Black Forest Cupcakes
Yield: 24 cupcakes
For the Black Forest Cupcakes
  • 1 ounce (28 g) good-quality dark chocolate (60 to 72% cacao), chopped
  • 1⁄2 cup (40 g) unsweetened dark cocoa powder, such as Valrhona
  • 2⁄3 cup (165 ml) hot coffee
  • 1⁄3 cup (75 ml) whole milk
  • 1 1⁄3 cups (170 g) all-purpose flour
  • 1 teaspoon baking soda
  • 1⁄2 teaspoon kosher salt
  • 5 ounces (11⁄4 sticks/140 g) unsalted butter, cool but not cold, cut into 1⁄2-inch (12-mm) cubes
  • 1 cup (220 g) firmly packed dark brown sugar
  • 1⁄2 cup (100 g) granulated sugar
  • 3 large eggs, at room temperature
  • 1 teaspoon pure vanilla extract
For the Filling
  • 1 scant cup (7 ounces/ 200 g) cherry preserves
  • 2 tablespoons kirsch
For the Frosting
  • 5 large egg whites, at room temperature
  • 1 1⁄2 cups (300 g) granulated sugar
  • 1 tablespoon light corn syrup
  • 1 teaspoon pure vanilla extract
For the Assembly
  • Chocolate sprinkles
  • 24 fresh cherries with stems
  1. Preheat the oven to 325°F (165°C). Line two 12-cup cupcake pans with paper liners.
  2. Place the chocolate and cocoa powder in a medium heatproof bowl. Pour the coffee directly over them, let sit for 1 minute, and whisk until combined. Add the milk and whisk until smooth.
  3. In another bowl, sift together the flour, baking soda, and salt. Set aside.
  4. In the bowl of a standing mixer fitted with the paddle attachment, beat the butter and both sugars on medium speed until fluffy, about 3 minutes. Add the eggs, one at a time, beating well after each addition, then add the vanilla and beat until incorporated. Scrape down the bowl and mix again for 30 seconds. Add the flour mixture in three parts, alternating with the chocolate mixture, and beginning and ending with the flour mixture.
  5. Fill the prepared cups about three-quarters full. Bake, rotating the pans halfway through the baking time, until a toothpick inserted in the center of a cupcake comes out clean, 15 to 20 minutes. Transfer the pans to a wire rack and let cool for 15 minutes. Turn the cupcakes out onto the rack, place them right side up, and let them cool completely.

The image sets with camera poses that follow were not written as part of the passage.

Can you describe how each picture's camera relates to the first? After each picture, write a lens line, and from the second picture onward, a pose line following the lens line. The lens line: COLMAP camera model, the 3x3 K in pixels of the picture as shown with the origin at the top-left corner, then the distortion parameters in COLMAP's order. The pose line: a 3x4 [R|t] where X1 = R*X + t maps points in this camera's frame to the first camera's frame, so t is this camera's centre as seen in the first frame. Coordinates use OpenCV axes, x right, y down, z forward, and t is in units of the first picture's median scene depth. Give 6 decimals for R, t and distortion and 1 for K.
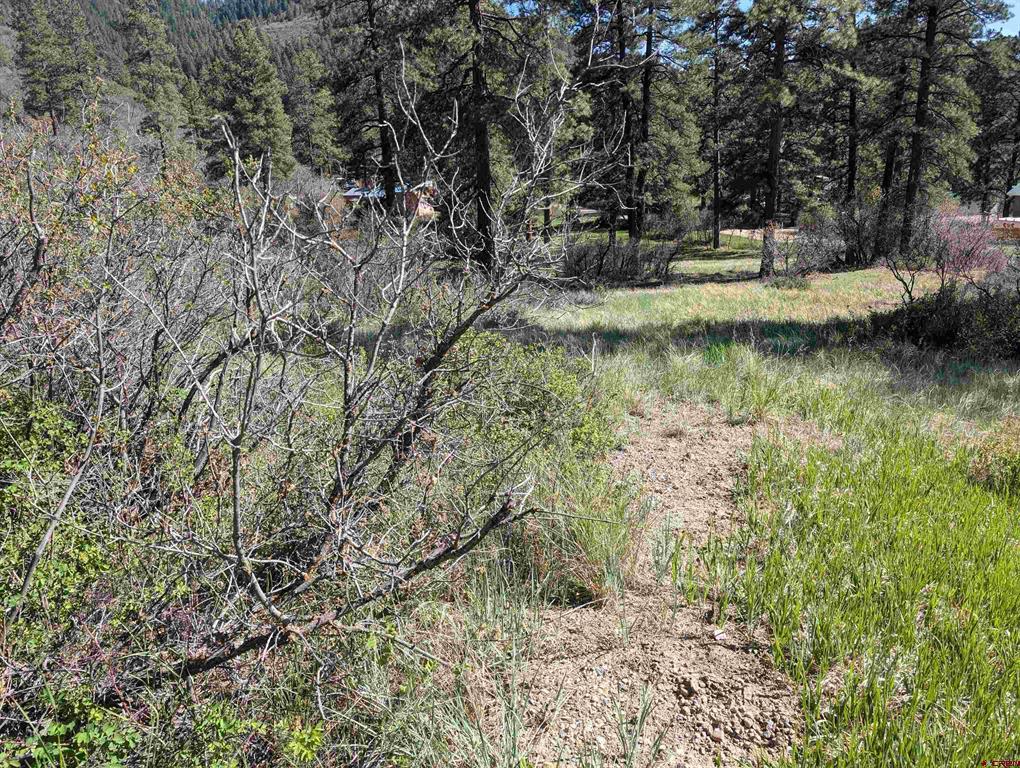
lens RADIAL K [[730.8, 0, 514.3], [0, 730.8, 397.0], [0, 0, 1]] dist [0.006566, -0.003660]
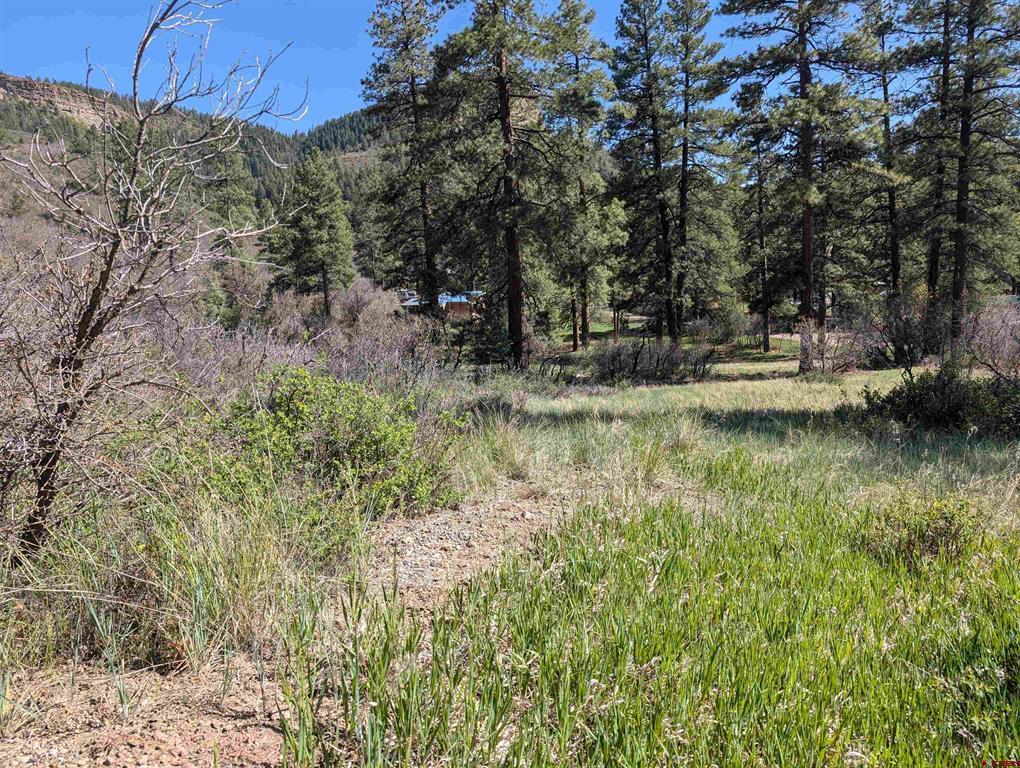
lens RADIAL K [[730.8, 0, 513.6], [0, 730.8, 399.8], [0, 0, 1]] dist [0.006566, -0.003660]
pose [[0.996426, 0.002202, -0.084447, 0.031731], [-0.014191, 0.989817, -0.141637, 0.007384], [0.083275, 0.142329, 0.986310, 0.016323]]
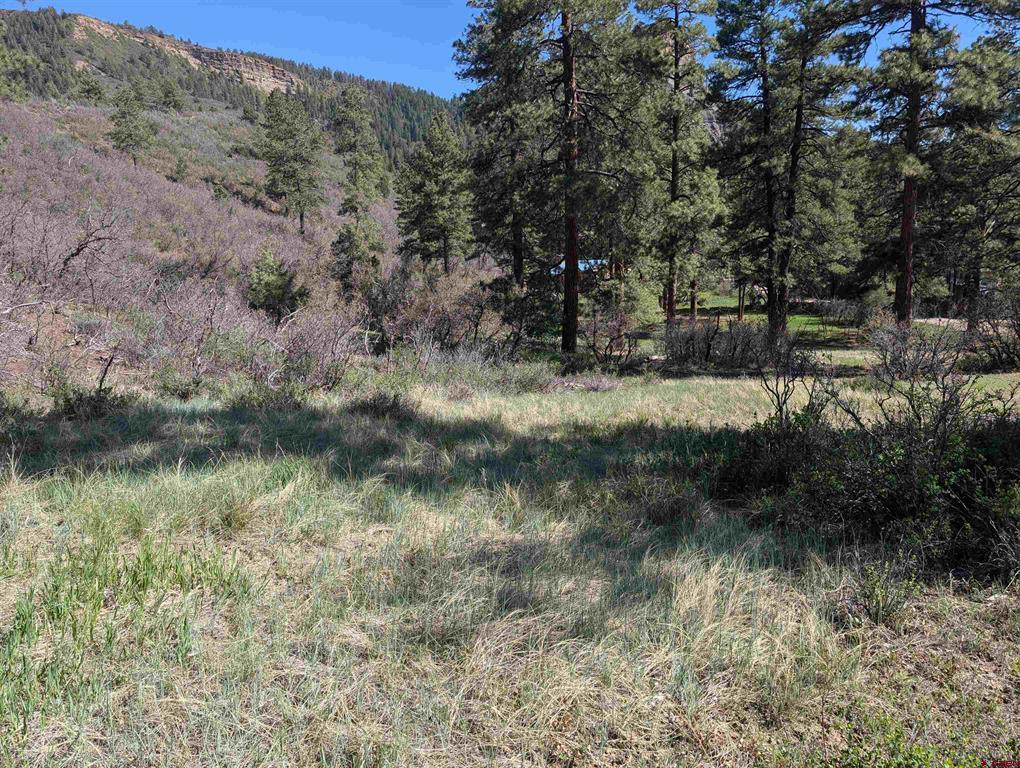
lens RADIAL K [[730.8, 0, 530.5], [0, 730.8, 392.4], [0, 0, 1]] dist [0.006566, -0.003660]
pose [[0.963316, 0.062263, -0.261048, 0.119781], [-0.090041, 0.991317, -0.095826, -0.019752], [0.252815, 0.115815, 0.960558, 0.069470]]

  1. In a small bowl, combine the cherry preserves with 1 tablespoon kirsch. Mix and set aside.
  1. Place the egg whites in the bowl of a standing mixer fitted with the whisk attachment. Set aside.
  2. In a medium saucepan over low heat, stir together 1 1⁄4 cups (250 g) of the sugar, the corn syrup, and 1⁄4 cup (60 ml) water. Once the sugar is dissolved, increase the heat to medium-high and clip a candy thermometer to the side of the pot. Without stirring, heat the mixture to almost 235°F (113°C; almost the soft-ball stage). Remove the pan from the heat and let the syrup fully reach 235°F (113°C), but not higher.
  3. Sprinkle the remaining 1⁄4 cup (50 g) sugar over the soft peaks of the egg whites and turn the mixer to low. Slowly stream in the hot sugar syrup. Once all the syrup has been added, increase the speed to medium-high and beat the icing until it is thick and shiny, about 7 minutes. Add the vanilla and beat again for 10 seconds. Set aside.
  1. Line up the cupcakes on a sheet tray. Stick a large round pastry tip (the kind you usually use in tandem with a pastry bag) into the center of each cupcake, pressing it about halfway down, essentially coring the cupcake. (Alternatively, you can use a small paring knife.) Remove the excess cake.
  2. Using a pastry brush, spread the remaining tablespoon of plain kirsch on each cupcake top. Spoon a teaspoon of the cherry preserves mixture into each cored cupcake.
  3. Transfer the frosting to a large pastry bag using the same large round pastry tip you used to core the cupcakes. Generously pipe frosting onto each cupcake.
  4. Sprinkle each with chocolate sprinkles and top with a cherry. Serve immediately.
How to Store: The frosting used on these cupcakes tastes best when eaten within 24 hours (even better within 12 hours); however, if you have leftovers, you can cover them tightly and store at room temperature for up to 2 days.